Sylvia is a wonderful showcase for virtuosity, invention and classical beauty, the epitome of Ashton style in stage settings of great detail and painterly perfection. © 2016 Read complete review

Giv Cornfield
The New Recordings, Cliffs Classics, February 2008

The discovery element in this beautiful performance of Delibes' "Sylvia" Ballet is that a traditional, ungimmicky execution can still be deeply satisfying. In this superb BBC recording, the audience is transported back a century, when simply elegant costumes and lavishly beautiful stage settings were the standard, and classic choreography brought out the best in all participants. This timeless performance is one to treasure!

Frank Behrens
Brattleboro Reformer, January 2008

Sylvia -- In the early days of the LP, I played many many times selections from Leo Delibes' classical ballet "Sylvia."
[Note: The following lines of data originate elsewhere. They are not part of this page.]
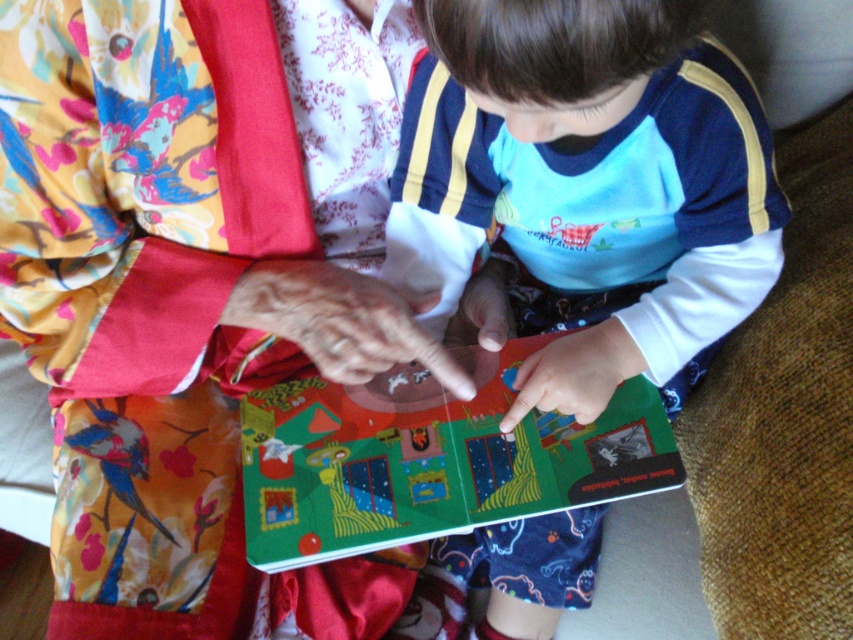
You are a parent trying to locate the book your child is pointing at. The book is at point (589, 182). Can you describe where exactly the book is located in the scene?

The book is located at point (589, 182), which is the center of the scene.

From the picture: You are a tailor who needs to determine which item is more suitable for a child to handle. Based on the sizes provided, which object between the floral silk kimono at center and the matte green book at center is smaller?

The floral silk kimono at center is smaller than the matte green book at center, making it more suitable for a child to handle.

What is located at the coordinates point [158,307]?

The floral silk kimono at center is located at point [158,307].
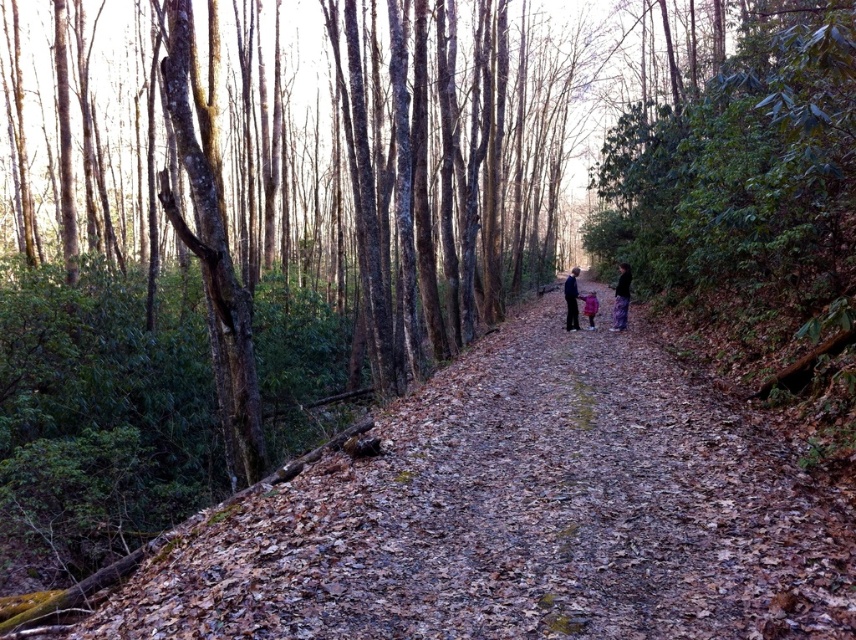
Can you confirm if brown leafy forest path at center is thinner than matte pink coat at center?

No, brown leafy forest path at center is not thinner than matte pink coat at center.

Who is lower down, brown leafy forest path at center or matte pink coat at center?

brown leafy forest path at center

Is point (518, 417) more distant than point (622, 273)?

No, (518, 417) is in front of (622, 273).

Locate an element on the screen. The image size is (856, 640). brown leafy forest path at center is located at coordinates (519, 515).

Does point (629, 278) lie behind point (617, 316)?

No, it is in front of (617, 316).

Can you confirm if matte pink coat at center is shorter than floral skirt at center?

Incorrect, matte pink coat at center's height does not fall short of floral skirt at center's.

Does point (620, 326) lie behind point (622, 284)?

No, it is not.

Find the location of a particular element. The width and height of the screenshot is (856, 640). matte pink coat at center is located at coordinates (621, 298).

Can you confirm if matte pink coat at center is positioned to the right of pink fleece jacket at center?

Correct, you'll find matte pink coat at center to the right of pink fleece jacket at center.

Where is `matte pink coat at center`? matte pink coat at center is located at coordinates tap(621, 298).

This screenshot has width=856, height=640. Identify the location of matte pink coat at center. (621, 298).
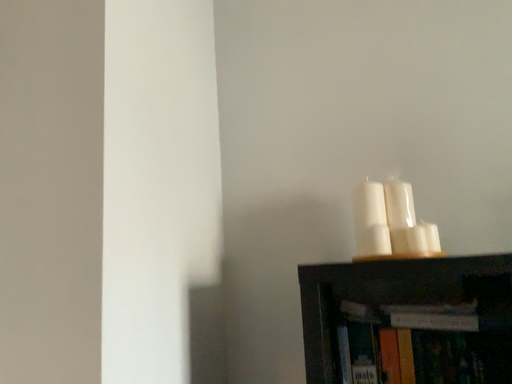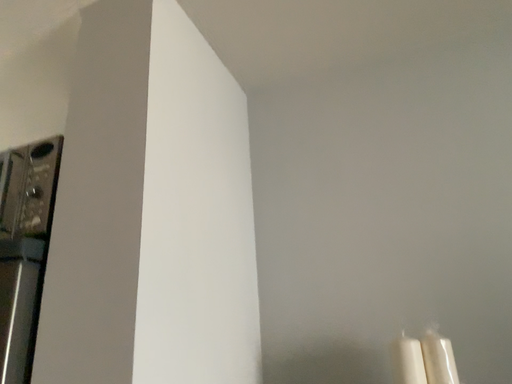
Question: Which way did the camera rotate in the video?

Choices:
 (A) rotated right
 (B) rotated left

Answer: (B)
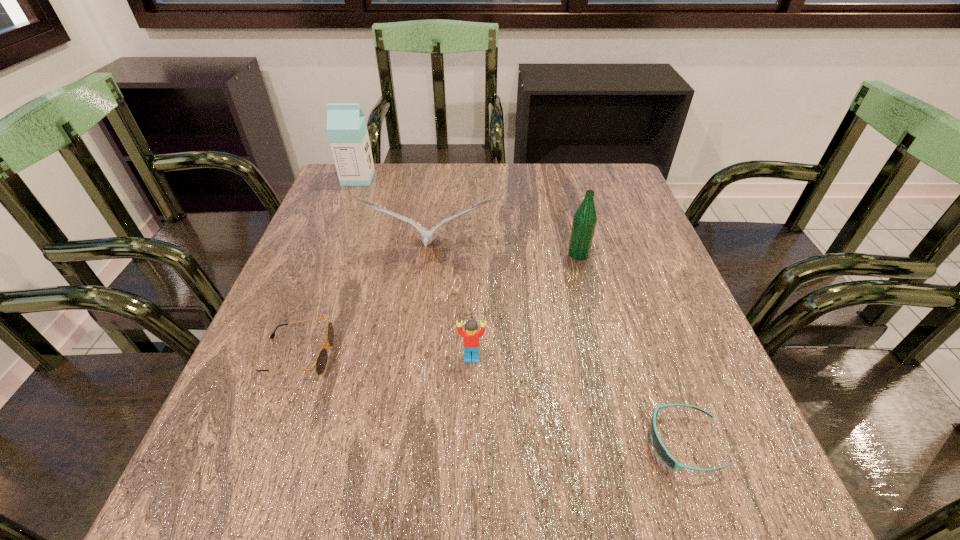
The height and width of the screenshot is (540, 960). I want to click on milk carton, so click(347, 129).

Image resolution: width=960 pixels, height=540 pixels. In order to click on the farthest object in this screenshot , I will do `click(347, 129)`.

Image resolution: width=960 pixels, height=540 pixels. Find the location of `bottle`. bottle is located at coordinates (584, 223).

Find the location of a particular element. Image resolution: width=960 pixels, height=540 pixels. gull is located at coordinates point(427,236).

Image resolution: width=960 pixels, height=540 pixels. In order to click on Lego in this screenshot , I will do `click(471, 334)`.

You are a GUI agent. You are given a task and a screenshot of the screen. Output one action in this format:
    pyautogui.click(x=<x>, y=<y>)
    Task: Click on the farther sunglasses
    
    Given the screenshot: What is the action you would take?
    pyautogui.click(x=321, y=361)

I want to click on the nearer sunglasses, so pos(658,446).

Locate an element on the screen. The width and height of the screenshot is (960, 540). the right sunglasses is located at coordinates (658, 446).

Find the location of a particular element. free region located 0.380m on the right of the farthest object is located at coordinates (502, 178).

You are a GUI agent. You are given a task and a screenshot of the screen. Output one action in this format:
    pyautogui.click(x=<x>, y=<y>)
    Task: Click on the vacant point located 0.060m on the front of the bottle
    This screenshot has width=960, height=540.
    Given the screenshot: What is the action you would take?
    pyautogui.click(x=585, y=279)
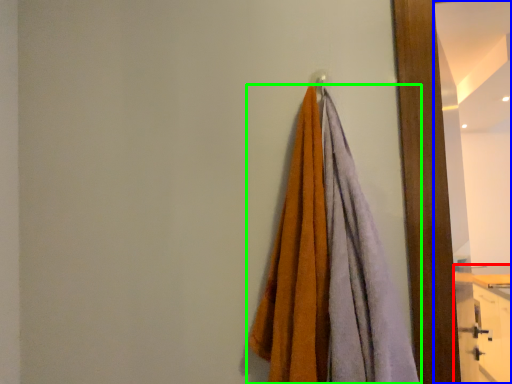
Question: Which object is positioned closest to dresser (highlighted by a red box)? Select from mirror (highlighted by a blue box) and towel (highlighted by a green box).

Choices:
 (A) mirror
 (B) towel

Answer: (A)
When video tapes and then DVDs appeared, I looked forward for a long time to seeing this work whose marvelous music I had for so long enjoyed. Not long ago, a version appeared on a TDK DVD with choreography that degraded the score and actually got me angry. It featured the Ballet de l'Opera National de Paris, the cast of which was made to dance with nearly comic foot and other movements better suited to modern dance than classical ballet.

But now my faith is restored, because a gorgeous staging of "Sylvia" is available on an Opus Arte DVD. It is performed by The Royal Ballet at the Royal Opera House, Covent Garden under the baton of Graham Bond and choreographed by the nearly legendary Frederick Ashton. No gimmicks here; merely glorious playing, dancing, and stage design. These people, unlike the group on the earlier DVD, both love and respect the work.

The prima ballerina is Darcey Bussell as Sylvia, whose vow of chastity to the goddess Diana is broken when she falls in love with Aminta (Roberto Bolle). She is kidnapped by the evil Orion (Thiago Soares) in the second act, who is defeated by Aminta in the nearly plotless third act. Along the way is a score that is highlighted by thrilling music (especially the foresty music of Sylvia and the other huntresses of Diana), amusing (the Ethiopian Dance and Dance of the Slaves), and generally enchanting.

By use of the chapter menu, one can view four little sessions narrated by Bussell (quite interesting) and be introduced to the work before viewing by an illustrated synopsis. There are some very informative program notes, failing only in the track listing for the third act in which the numbers do not correspond to those on the disc itself. And I am glad to see that Opus Arte has continued to use black print on white pages for their text.

The running time of the ballet proper is 117 minutes. Do grab this one.